Já quanto as possíveis mudanças legislativas, não tem como não pensar na reforma tributária, um tema recorrente e muito necessário para a simplificação do complexo sistema tributário brasileiro. Nesse quesito, claro que é necessário analisar todos os cenários que podem impactar os negócios e ficar atento às mudanças, mas precisamos trabalhar sempre com a legislação vigente.

Melhor dizendo, avaliar os possíveis impactos e possibilidades de mudanças de rotas de acordo com cenários que possam se concretizar nas reformas, mas não tomar decisões única e exclusivamente por haver um projeto ou outro tramitando. Um exemplo concreto do que estou falando é a possível tributação dos lucros e dividendos.

A tributação sobre os lucros existiu de 1926 até 1995 e em 1999 já houve o primeiro projeto de lei tentando tributá-los novamente. Até os dias de hoje, outros inúmeros projetos para tributação dos lucros tramitaram na câmara e no senado. Nenhum foi convertido em lei até então.

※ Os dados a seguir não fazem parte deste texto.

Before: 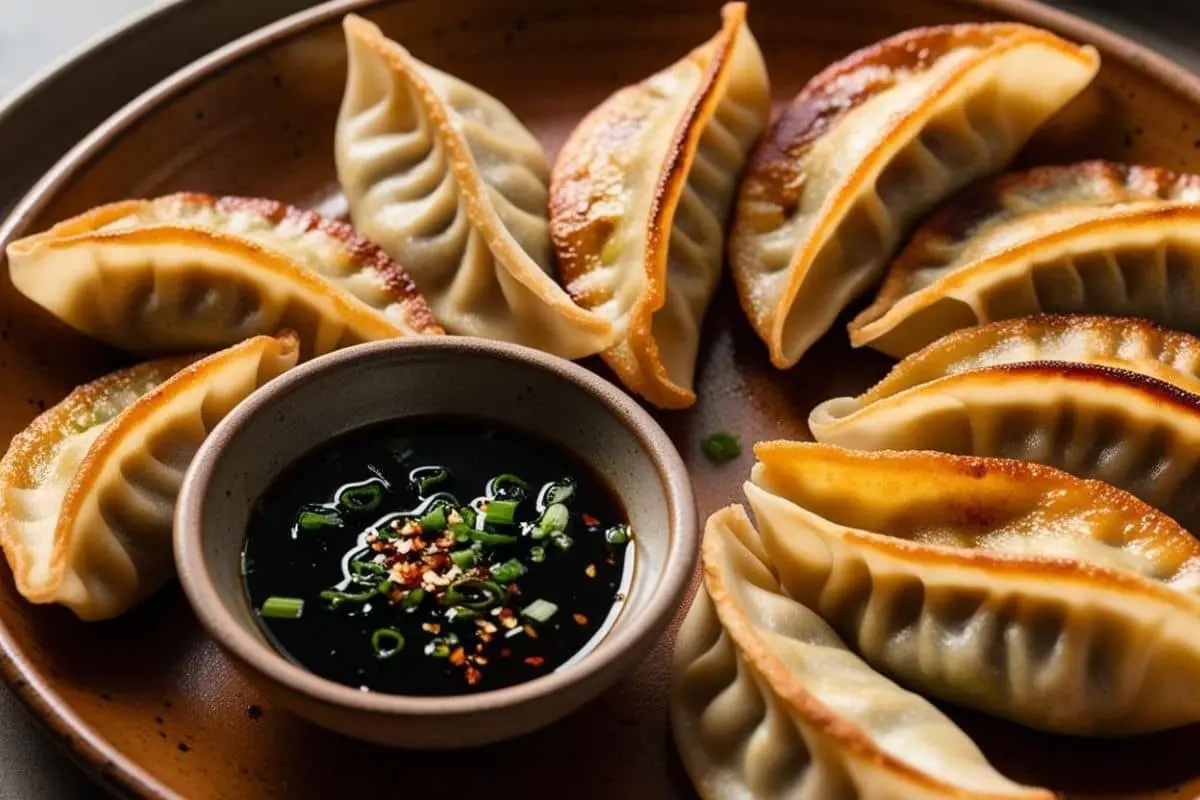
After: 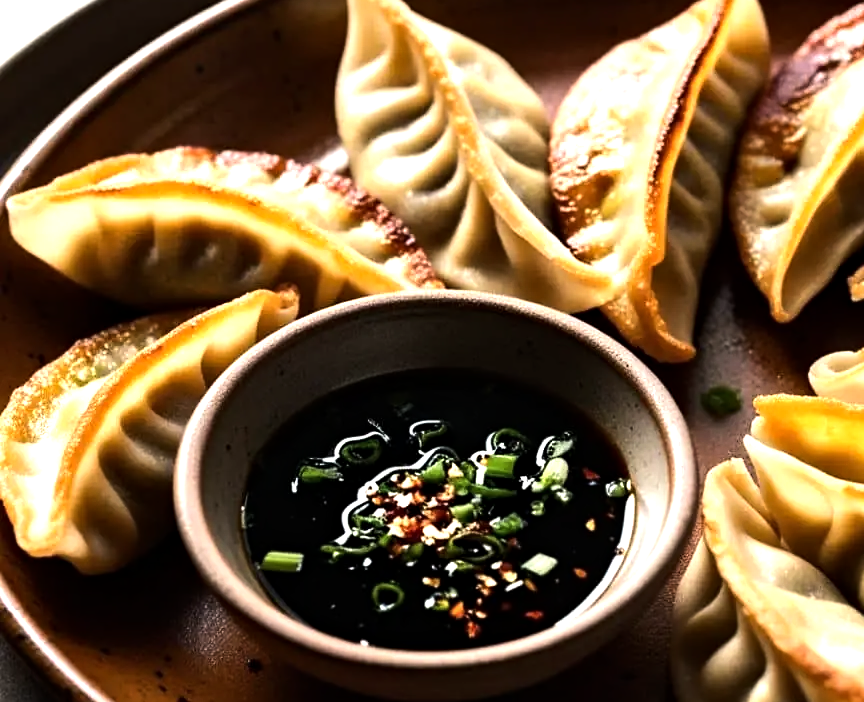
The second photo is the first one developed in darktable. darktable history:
crop: top 5.803%, right 27.864%, bottom 5.804%
tone equalizer: -8 EV -1.08 EV, -7 EV -1.01 EV, -6 EV -0.867 EV, -5 EV -0.578 EV, -3 EV 0.578 EV, -2 EV 0.867 EV, -1 EV 1.01 EV, +0 EV 1.08 EV, edges refinement/feathering 500, mask exposure compensation -1.57 EV, preserve details no
contrast equalizer: y [[0.5, 0.504, 0.515, 0.527, 0.535, 0.534], [0.5 ×6], [0.491, 0.387, 0.179, 0.068, 0.068, 0.068], [0 ×5, 0.023], [0 ×6]]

Logo, o risco de tributação de lucros existe há praticamente 23 anos. Inclusive já tivemos projetos em anos de crise similar a que nos encontramos, como no ano de 2015, com grande probabilidade de aprovação, mas que também acabaram não saindo do papel. No entanto, empresas continuaram a ser abertas e não poderia ser diferente.

Portanto, se o produtor conseguir visualizar os reais benefícios da holding, não será uma reforma tributária que inviabilizará a abertura da empresa, assim como as mudanças de interpretação de estados e municípios que mencionei, tanto as definitivas quanto aquelas temporárias, também não inviabilizaram.

Agora, se o interesse está ligado apenas às questões tributárias, a holding tem grande risco de não ser uma boa ideia, até porque nenhum planejamento tributário deve visar somente a redução de tributos.

Observações importantes

  • Cuidado com a popularização das holdings no meio rural e o real propósito da constituição dessas empresas;
  • Não é porque um vizinho fez, que a ideia vai se encaixar para todo produtor;
  • Os maiores benefícios não são fiscais ou tributários;
  • Traçar possíveis cenários com uma possível reforma tributária, mas trabalhar com a legislação vigente.